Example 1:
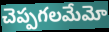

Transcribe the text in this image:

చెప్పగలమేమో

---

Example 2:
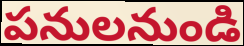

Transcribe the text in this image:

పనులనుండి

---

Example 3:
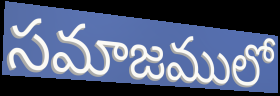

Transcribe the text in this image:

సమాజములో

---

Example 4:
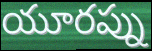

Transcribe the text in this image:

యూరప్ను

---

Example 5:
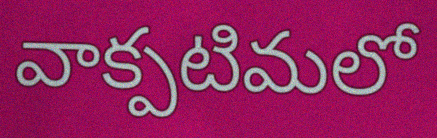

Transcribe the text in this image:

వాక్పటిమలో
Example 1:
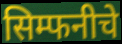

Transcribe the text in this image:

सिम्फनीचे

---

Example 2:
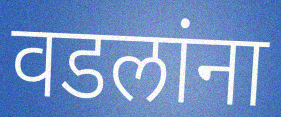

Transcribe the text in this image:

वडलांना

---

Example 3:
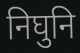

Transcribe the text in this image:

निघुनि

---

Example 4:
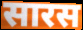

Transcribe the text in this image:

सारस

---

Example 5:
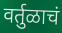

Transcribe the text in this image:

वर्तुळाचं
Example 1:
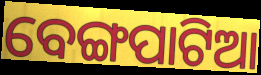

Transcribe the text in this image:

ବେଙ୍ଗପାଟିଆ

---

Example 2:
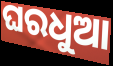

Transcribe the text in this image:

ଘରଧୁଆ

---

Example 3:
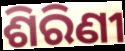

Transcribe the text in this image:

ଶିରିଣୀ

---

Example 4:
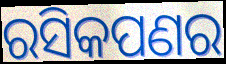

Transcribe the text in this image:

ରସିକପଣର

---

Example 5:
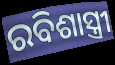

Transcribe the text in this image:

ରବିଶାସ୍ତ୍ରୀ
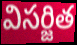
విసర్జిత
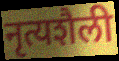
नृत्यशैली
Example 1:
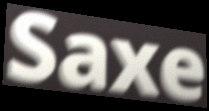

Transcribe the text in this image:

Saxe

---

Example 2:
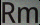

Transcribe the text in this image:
----
__WORK REQUIRED__
Exclude images. Return the data above verbatim.

__SOLVED PROBLEM__
Example 1:

Transcribe the text in this image:

చెప్పగలమేమో

---

Example 2:

Transcribe the text in this image:

పనులనుండి

---

Example 3:

Transcribe the text in this image:

సమాజములో

---

Example 4:

Transcribe the text in this image:

యూరప్ను

---

Example 5:

Transcribe the text in this image:

వాక్పటిమలో
Example 1:

Transcribe the text in this image:

सिम्फनीचे

---

Example 2:

Transcribe the text in this image:

वडलांना

---

Example 3:

Transcribe the text in this image:

निघुनि

---

Example 4:

Transcribe the text in this image:

सारस

---

Example 5:

Transcribe the text in this image:

वर्तुळाचं
Example 1:

Transcribe the text in this image:

ବେଙ୍ଗପାଟିଆ

---

Example 2:

Transcribe the text in this image:

ଘରଧୁଆ

---

Example 3:

Transcribe the text in this image:

ଶିରିଣୀ

---

Example 4:

Transcribe the text in this image:

ରସିକପଣର

---

Example 5:

Transcribe the text in this image:

ରବିଶାସ୍ତ୍ରୀ
విసర్జిత
नृत्यशैली
Example 1:

Transcribe the text in this image:

Saxe

---

Example 2:

Transcribe the text in this image:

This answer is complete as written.